Wednesday, February 02, 2011

(NEWZIMBABWE) Egypt: Zanu PF dismisses Tsvangirai 'pipe dream'

Egypt: Zanu PF dismisses Tsvangirai 'pipe dream'
by Staff Reporter
01/02/2011 00:00:00

PRIME Minister Morgan Tsvangirai’s support for public uprisings against the Egyptian government are akin to “a baboon laughing at another’s forehead”, a senior Zanu PF official said on Tuesday.

Tsholotsho North MP Jonathan Moyo said Tsvangirai’s expressed desire to see similar protests on Zimbabwe’s streets to force out President Robert Mugabe was a “pipe dream”.

The MDC leader, Moyo claimed, is funded and supported by the same governments that have been propping up Hosni Mubarak’s regime in Cairo.

“It’s a case of one puppet laughing at another puppet and not seeing the irony,” Moyo told New Zimbabwe.com on Tuesday.

“He is claiming it will happen in his own country. If it does happen in Zimbabwe, surely the puppet would be the target.”

Moyo said massive street protests as witnessed in Egypt since last week “will never happen on behalf of a puppet”.

### INFORMATION
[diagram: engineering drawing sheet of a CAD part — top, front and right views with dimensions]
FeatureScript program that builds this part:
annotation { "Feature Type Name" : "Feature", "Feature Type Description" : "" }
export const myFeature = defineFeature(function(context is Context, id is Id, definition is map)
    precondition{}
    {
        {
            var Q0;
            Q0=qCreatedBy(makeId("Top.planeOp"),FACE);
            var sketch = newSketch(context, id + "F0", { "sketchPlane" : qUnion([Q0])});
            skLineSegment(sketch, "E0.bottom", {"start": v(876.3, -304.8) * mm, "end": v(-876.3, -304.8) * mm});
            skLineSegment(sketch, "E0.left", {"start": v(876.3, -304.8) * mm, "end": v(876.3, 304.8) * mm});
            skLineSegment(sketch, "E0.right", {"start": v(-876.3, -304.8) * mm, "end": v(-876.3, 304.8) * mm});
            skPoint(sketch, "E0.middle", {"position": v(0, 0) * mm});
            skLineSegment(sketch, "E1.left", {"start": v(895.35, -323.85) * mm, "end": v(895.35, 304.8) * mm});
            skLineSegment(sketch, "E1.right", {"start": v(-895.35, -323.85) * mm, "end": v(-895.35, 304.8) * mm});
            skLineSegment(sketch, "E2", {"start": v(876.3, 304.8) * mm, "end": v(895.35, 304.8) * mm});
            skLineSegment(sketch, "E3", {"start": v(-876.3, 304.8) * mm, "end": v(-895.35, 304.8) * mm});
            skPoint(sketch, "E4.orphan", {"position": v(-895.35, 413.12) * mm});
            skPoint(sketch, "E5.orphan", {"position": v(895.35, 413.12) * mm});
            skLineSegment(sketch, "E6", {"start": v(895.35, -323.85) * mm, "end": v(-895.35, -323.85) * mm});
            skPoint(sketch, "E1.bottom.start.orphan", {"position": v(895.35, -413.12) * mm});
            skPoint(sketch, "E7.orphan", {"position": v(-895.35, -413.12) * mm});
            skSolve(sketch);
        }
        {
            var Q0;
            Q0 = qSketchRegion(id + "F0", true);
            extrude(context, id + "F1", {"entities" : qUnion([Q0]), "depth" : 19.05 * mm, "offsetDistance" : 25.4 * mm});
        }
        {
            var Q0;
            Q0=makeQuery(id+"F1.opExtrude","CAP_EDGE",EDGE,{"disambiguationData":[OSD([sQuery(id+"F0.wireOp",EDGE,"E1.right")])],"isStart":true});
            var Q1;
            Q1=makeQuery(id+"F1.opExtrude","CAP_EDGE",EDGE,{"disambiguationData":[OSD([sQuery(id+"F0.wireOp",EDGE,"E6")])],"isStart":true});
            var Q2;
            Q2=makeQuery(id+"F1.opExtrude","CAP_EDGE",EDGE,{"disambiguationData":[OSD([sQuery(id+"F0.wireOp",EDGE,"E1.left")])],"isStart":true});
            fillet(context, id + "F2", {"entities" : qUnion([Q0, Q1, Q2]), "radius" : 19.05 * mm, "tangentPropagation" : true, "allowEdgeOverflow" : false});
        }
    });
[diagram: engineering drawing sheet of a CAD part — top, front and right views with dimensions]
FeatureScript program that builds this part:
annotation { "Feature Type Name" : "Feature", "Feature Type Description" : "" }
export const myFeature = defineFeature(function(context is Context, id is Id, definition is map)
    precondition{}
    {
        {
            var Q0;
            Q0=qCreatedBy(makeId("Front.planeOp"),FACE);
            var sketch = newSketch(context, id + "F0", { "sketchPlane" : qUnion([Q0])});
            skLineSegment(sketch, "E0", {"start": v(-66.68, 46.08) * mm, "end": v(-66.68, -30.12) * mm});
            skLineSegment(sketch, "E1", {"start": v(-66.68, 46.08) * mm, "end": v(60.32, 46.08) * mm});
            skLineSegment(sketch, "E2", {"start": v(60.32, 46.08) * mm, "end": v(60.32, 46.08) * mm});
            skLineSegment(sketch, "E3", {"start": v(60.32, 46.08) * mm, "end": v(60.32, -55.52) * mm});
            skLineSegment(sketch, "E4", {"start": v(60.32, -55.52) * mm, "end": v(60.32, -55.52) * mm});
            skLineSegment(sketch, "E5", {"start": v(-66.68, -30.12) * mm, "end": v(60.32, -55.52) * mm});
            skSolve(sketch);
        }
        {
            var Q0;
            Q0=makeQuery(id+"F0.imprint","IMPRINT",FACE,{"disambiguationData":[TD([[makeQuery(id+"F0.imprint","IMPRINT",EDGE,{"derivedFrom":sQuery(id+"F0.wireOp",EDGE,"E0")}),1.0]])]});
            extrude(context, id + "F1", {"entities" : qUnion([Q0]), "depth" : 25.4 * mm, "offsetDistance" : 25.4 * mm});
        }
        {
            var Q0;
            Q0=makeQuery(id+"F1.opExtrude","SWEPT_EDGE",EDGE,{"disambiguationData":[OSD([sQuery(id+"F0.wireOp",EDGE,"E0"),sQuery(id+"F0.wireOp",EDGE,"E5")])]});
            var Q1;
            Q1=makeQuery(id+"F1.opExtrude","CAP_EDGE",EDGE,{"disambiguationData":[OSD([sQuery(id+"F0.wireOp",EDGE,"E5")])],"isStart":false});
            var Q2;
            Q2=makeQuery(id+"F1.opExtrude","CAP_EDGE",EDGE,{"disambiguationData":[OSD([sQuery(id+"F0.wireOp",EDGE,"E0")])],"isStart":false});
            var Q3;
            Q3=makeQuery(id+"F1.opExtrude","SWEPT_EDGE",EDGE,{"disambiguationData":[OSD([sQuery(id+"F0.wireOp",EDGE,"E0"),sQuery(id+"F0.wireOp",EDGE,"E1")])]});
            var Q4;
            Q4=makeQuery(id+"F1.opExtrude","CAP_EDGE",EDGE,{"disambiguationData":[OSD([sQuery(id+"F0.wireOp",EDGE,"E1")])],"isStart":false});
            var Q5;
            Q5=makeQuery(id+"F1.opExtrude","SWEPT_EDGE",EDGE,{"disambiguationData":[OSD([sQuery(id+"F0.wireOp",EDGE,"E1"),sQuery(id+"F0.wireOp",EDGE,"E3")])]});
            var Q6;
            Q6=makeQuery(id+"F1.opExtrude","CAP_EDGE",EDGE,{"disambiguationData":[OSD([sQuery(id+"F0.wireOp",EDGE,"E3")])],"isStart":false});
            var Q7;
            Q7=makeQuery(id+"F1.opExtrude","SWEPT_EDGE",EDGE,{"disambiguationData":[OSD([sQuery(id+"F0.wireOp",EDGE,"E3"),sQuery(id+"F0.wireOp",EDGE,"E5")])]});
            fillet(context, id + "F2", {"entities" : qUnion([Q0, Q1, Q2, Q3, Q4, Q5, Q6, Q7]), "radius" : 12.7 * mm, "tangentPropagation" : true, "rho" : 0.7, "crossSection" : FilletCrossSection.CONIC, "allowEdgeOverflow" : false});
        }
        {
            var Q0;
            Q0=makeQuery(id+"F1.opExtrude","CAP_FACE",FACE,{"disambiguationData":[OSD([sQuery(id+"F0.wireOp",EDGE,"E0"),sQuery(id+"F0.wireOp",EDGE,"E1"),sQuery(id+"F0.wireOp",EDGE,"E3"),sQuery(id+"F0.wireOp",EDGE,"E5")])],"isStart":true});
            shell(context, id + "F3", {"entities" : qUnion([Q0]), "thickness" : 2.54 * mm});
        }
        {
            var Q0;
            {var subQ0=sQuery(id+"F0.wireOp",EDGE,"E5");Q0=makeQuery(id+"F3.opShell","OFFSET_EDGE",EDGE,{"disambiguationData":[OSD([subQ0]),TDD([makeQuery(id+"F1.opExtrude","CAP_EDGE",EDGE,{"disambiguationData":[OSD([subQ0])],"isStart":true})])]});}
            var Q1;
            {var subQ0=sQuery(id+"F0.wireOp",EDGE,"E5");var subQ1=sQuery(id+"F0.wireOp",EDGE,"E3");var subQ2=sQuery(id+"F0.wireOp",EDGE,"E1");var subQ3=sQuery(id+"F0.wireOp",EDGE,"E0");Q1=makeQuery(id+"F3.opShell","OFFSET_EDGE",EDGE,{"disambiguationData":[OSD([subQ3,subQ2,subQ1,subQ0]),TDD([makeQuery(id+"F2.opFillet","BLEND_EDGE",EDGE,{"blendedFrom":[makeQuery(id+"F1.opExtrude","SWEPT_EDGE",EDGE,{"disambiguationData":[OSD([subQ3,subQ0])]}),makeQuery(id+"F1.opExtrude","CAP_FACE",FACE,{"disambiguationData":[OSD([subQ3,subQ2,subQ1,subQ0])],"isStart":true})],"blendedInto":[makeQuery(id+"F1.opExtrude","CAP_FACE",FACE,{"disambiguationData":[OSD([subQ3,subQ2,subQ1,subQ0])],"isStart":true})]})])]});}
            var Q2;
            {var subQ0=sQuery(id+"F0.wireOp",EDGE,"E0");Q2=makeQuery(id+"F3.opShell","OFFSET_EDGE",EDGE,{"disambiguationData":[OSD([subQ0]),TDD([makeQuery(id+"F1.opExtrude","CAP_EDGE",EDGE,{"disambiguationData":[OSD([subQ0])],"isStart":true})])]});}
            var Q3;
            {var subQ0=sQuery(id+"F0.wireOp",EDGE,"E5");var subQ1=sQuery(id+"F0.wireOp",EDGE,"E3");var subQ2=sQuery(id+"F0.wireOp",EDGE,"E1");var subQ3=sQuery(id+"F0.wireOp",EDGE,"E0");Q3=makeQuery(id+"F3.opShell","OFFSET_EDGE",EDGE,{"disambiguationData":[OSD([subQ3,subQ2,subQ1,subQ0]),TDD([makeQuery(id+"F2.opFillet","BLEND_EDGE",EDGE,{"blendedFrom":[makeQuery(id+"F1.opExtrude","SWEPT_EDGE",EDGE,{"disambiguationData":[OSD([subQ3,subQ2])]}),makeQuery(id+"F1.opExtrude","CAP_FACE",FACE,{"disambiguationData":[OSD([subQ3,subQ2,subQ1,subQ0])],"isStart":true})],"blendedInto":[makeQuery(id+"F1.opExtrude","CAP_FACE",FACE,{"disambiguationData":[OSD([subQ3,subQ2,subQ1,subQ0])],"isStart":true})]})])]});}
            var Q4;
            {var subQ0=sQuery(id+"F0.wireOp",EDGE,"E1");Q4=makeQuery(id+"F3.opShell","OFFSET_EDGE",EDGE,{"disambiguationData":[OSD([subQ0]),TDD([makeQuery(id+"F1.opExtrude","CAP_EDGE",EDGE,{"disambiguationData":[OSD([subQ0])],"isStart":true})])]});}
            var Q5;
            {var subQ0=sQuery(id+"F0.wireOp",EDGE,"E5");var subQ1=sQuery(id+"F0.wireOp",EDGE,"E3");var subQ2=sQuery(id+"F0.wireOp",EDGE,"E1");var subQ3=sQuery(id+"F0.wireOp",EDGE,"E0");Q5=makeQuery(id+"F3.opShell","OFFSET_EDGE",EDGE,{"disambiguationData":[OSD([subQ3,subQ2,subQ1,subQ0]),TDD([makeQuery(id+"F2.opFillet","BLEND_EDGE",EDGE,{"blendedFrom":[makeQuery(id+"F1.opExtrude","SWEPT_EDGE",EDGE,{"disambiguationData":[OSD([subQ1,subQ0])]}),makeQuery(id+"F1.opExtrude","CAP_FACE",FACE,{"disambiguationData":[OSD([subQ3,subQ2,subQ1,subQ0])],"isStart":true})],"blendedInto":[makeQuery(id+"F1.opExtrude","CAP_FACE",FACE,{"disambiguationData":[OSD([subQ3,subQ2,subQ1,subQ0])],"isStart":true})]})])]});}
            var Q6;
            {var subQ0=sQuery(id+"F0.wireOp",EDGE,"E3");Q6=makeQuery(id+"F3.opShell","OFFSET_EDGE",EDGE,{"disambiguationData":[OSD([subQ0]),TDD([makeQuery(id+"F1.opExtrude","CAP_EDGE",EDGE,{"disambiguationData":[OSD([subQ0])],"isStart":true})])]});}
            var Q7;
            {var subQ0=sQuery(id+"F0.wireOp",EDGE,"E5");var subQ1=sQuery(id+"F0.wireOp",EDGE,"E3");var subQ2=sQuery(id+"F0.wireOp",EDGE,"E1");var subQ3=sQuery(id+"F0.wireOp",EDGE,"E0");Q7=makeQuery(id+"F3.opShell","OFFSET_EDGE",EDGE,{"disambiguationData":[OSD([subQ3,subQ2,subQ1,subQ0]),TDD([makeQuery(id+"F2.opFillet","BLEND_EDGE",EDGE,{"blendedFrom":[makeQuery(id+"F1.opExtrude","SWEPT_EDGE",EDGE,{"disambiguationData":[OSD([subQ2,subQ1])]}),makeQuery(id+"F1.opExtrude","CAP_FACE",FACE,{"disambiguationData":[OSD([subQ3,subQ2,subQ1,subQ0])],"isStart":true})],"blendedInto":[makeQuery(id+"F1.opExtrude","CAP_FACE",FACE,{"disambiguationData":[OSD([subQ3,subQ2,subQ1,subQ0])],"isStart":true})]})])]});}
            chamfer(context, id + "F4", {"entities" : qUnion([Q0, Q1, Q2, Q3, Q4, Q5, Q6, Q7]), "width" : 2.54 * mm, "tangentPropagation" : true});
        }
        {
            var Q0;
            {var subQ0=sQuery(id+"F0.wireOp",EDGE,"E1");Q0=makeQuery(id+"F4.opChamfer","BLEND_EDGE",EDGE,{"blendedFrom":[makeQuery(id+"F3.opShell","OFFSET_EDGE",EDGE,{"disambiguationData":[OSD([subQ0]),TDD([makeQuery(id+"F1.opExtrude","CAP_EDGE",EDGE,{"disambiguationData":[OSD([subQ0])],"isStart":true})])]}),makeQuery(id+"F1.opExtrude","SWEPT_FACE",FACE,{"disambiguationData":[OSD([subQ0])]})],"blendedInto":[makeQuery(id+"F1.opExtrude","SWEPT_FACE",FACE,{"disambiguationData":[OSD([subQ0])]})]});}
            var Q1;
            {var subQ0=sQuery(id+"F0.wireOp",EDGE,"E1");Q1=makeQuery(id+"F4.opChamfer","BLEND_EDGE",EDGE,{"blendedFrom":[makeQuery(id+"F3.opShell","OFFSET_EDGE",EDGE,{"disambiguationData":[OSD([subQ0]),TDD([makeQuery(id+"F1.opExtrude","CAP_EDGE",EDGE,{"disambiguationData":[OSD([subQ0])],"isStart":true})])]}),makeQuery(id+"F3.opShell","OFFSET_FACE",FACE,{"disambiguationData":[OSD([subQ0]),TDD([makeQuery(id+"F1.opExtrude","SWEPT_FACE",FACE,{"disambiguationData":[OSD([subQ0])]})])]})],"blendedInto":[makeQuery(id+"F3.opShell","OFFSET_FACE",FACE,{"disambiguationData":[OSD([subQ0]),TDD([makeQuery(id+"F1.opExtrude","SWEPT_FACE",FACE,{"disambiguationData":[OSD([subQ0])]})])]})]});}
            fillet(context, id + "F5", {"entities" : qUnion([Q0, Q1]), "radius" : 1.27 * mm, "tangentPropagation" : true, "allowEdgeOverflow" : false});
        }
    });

### DIRECTIONS FOR THIS TASK
Write the next part of the news article on Zanu PF dismissing Tsvangirai's support for the Egypt protests. The listing is drawn from a separate source.

### ANSWER TO THE EXERCISE
“Not in our lifetime, not ever,” Moyo, a former Zanu PF spokesman, said. “But against a puppet and running dogs of imperialism, it is almost an assured reaction.

“The American and their western allies are nervous in that whole region, they have been responsible for that system, and they are the ones that have propped up those regimes from Egypt through Tunisia to Yemen.

“It is the Americans’ desire to have these puppet regimes throughout Africa, hence their support for Tsvangirai.”

On Saturday, Tsvangirai told Fox News that oppression is resented and people are right to demand their freedom.

“To me when people take their rights and start demanding more rights, there is nothing wrong with that including in Zimbabwe. That was the whole purpose of our struggle for the last 10 years,” he said, adding: “The aspect of incumbents leaving power to their children, dynasties, as we may call it, that is very resented by the people.”

But his Zanu PF opponents say Tsvangirais is trying to prize power in Zimbabwe on the back of American support – and his fate would just be the same as the Egyptian experience.

“American created governments have no life,” Moyo said. “If Tsvangirai wants to know an assured outcome of massive hand-holding by the Americans, it’s what’s happening in the Middle East.

“He likes talking about roadmaps, and he must look no further than Egypt, Yemen and Tunisia to see the roadmap for puppets.”

Moyo claimed the American government and its allies were trying to “create an Egypt and Yemen in Zimbabwe” through their financial and political backing of Tsvangirai – recently confirmed in secret diplomatic cables released by WikiLeaks.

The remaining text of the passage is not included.